Every day, humans produce ~25 million new B-cells that express autoreactive, potentially harmful, autoantibodies. To prevent pervasive autoimmune disease, a powerful mechanism, termed “negative selection”, is in place to eliminate autoreactive B-cells. Our group recently discovered that “negative selection” also removes pre-malignant B-cells that could give rise to B-cell leukemia and lymphoma. Leveraging negative selection as a unique vulnerability of B-cell tumors represents a previously unrecognized opportunity for treatment and prevention of B-cell malignancies. Importantly, B-cell malignancies that are resistant to conventional chemotherapy remain fully sensitive to pharmacological engagement of negative selection.
B-cell tumors originate from newly developing B-lymphocytes in the bone marrow. Most of these new B-lymphocytes are self-reactive. To prevent production of harmful self-reactive antibodies and autoimmune disease, self-reactive B-lymphocytes are eliminated by a process termed negative selection. While designed to remove autoreactive clones, our laboratory recently demonstrated that B-cell malignancies are also subject to negative selection, which represents a novel opportunity for therapy.
Unlike other cancer-types, B-cell tumors are highly susceptible to targeted engagement of negative selection. We will test an entirely novel class of compounds in this project for their ability to overcome drug-resistance and to prevent B-ALL relapse. Even highly refractory B-cell tumors remain fully sensitive to mechanisms of negative selection. The main impetus of this proposal is to leverage these new concepts for the development of treatment strategies that will overcome conventional mechanisms of drug-resistance in patients with refractory B-cell tumors.
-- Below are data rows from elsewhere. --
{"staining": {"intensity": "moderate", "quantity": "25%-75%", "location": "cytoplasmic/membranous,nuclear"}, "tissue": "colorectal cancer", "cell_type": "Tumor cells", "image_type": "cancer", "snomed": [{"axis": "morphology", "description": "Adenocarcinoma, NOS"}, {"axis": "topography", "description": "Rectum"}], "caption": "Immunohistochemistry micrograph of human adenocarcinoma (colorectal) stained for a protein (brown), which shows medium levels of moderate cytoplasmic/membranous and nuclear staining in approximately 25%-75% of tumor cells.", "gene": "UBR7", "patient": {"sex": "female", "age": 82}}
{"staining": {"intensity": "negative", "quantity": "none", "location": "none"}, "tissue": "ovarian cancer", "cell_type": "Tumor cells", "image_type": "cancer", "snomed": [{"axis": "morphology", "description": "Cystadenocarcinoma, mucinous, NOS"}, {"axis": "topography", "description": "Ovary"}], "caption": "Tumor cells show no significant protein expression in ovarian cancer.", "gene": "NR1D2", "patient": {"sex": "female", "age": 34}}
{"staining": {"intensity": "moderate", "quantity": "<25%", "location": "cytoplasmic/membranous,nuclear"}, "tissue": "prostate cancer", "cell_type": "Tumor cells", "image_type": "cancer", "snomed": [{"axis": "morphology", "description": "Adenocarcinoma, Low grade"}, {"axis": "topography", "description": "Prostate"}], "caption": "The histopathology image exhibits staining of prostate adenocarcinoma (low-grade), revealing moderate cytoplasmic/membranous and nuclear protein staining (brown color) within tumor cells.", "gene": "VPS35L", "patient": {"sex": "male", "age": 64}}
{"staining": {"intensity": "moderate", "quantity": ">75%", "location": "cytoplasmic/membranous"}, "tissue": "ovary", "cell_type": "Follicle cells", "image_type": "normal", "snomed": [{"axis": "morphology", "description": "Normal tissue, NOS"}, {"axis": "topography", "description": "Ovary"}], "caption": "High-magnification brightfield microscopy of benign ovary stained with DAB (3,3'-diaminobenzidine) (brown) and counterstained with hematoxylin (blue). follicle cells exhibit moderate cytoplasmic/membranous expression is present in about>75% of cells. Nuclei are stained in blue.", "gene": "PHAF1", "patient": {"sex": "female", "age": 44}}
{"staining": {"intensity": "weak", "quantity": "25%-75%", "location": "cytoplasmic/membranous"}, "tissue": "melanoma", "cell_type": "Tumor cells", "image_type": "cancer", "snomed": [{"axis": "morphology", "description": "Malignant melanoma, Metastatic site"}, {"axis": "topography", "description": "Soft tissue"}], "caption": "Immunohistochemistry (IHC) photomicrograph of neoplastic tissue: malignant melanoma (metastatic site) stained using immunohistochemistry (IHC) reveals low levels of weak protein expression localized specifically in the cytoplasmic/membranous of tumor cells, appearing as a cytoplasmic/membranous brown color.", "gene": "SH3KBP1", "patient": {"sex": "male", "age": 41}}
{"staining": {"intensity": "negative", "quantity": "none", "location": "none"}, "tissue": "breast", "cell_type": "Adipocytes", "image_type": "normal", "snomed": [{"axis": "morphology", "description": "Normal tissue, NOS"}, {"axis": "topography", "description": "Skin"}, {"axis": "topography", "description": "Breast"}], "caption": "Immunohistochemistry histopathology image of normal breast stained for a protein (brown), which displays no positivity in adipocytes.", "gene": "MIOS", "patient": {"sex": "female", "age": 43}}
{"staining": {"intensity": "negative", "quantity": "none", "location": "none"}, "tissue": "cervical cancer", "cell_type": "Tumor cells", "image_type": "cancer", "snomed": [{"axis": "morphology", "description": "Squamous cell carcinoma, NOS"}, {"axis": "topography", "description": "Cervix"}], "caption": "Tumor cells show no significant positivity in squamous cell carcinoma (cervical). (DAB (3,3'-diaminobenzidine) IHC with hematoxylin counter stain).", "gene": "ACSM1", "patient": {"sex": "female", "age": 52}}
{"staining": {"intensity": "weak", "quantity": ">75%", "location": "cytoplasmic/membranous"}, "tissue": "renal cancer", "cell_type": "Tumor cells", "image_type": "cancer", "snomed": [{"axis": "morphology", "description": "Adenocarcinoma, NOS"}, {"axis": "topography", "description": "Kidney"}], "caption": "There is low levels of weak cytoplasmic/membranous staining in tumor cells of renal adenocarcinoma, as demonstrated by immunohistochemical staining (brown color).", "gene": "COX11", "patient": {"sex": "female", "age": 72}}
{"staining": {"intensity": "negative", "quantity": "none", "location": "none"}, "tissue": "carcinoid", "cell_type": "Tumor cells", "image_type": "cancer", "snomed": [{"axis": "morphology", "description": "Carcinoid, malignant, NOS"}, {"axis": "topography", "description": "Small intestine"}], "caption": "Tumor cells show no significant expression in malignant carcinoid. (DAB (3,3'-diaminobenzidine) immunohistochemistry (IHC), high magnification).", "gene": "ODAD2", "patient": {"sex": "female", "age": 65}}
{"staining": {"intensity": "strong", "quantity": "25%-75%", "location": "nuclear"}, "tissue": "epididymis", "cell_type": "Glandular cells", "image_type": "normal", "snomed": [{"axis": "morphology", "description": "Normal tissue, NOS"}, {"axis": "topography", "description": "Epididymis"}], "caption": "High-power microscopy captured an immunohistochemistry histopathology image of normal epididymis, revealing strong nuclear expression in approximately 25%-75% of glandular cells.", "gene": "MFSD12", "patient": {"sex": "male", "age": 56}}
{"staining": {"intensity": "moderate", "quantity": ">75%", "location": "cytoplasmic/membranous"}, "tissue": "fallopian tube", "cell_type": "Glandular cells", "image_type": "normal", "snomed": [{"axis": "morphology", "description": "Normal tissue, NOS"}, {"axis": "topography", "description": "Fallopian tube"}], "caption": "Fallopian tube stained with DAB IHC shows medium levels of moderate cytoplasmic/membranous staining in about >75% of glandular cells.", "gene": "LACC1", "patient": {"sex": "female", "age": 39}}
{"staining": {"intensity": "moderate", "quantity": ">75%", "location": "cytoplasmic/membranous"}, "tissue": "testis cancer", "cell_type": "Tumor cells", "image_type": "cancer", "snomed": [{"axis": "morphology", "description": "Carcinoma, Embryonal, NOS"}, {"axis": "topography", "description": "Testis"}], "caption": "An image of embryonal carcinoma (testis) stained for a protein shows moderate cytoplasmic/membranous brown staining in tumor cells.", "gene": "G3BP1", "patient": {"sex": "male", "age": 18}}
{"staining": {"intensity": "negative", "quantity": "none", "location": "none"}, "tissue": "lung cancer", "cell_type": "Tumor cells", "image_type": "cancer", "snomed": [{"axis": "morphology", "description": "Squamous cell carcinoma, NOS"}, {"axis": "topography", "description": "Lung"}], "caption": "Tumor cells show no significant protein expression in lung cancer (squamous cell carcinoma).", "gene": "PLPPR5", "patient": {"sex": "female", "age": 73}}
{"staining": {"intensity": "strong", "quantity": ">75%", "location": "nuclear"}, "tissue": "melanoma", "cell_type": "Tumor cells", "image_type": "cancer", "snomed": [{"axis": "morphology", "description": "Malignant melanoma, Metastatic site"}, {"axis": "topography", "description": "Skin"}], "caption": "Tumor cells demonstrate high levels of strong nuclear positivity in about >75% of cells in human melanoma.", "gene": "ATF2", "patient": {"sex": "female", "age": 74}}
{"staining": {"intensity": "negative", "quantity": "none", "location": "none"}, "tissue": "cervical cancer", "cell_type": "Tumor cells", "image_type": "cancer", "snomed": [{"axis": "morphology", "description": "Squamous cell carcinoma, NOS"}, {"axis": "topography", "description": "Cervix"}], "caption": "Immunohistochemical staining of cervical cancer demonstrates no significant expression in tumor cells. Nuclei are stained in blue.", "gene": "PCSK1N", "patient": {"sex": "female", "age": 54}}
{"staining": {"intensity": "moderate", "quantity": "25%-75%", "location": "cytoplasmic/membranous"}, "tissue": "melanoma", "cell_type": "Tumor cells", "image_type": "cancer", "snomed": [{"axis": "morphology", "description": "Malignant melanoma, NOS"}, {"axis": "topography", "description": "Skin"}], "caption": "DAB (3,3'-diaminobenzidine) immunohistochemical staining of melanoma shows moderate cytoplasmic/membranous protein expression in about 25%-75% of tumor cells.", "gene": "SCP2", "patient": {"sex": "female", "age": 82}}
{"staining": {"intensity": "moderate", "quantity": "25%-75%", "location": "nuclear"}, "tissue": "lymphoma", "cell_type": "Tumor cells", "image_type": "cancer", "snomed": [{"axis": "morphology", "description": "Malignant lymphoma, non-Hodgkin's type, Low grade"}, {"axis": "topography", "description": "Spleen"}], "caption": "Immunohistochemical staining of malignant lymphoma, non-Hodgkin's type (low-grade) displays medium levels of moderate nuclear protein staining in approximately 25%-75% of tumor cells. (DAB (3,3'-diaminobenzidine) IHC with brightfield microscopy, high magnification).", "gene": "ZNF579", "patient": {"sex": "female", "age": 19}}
In addition to this emerging concept, we recently observed that tumors derived from early B-cells (B-ALL, MCL and CLL) partially replace expression of the B-cell kinase SYK with its closely related family member ZAP70 that is normally expressed in T-cells. Interestingly, both kinases have almost identical functions, however, only SYK but not ZAP70 can trigger negative B-cell selection. Functional studies confirmed that these tumors use ZAP70 to fine-tune PI3K-strength, further corroborating the scenario that B-ALL, MCL and CLL tumors go to great lengths to avoid elimination by negative B-cell selection.
Based on these observations, we are proposing three Aims to (1) elucidate the mechanism by which SYK-hyperactivation induces cell death in transformed B-cells and how ZAP70-mediated fine-tuning enables malignant transformation in genetic models for B-ALL, MCL and CLL, (2) to test pharmacological approaches to induce SYK-hyperactivation and (3) to validate aberrant expression of the T-cell kinase ZAP70 as a biomarker for patients who will benefit from this new treatment approach.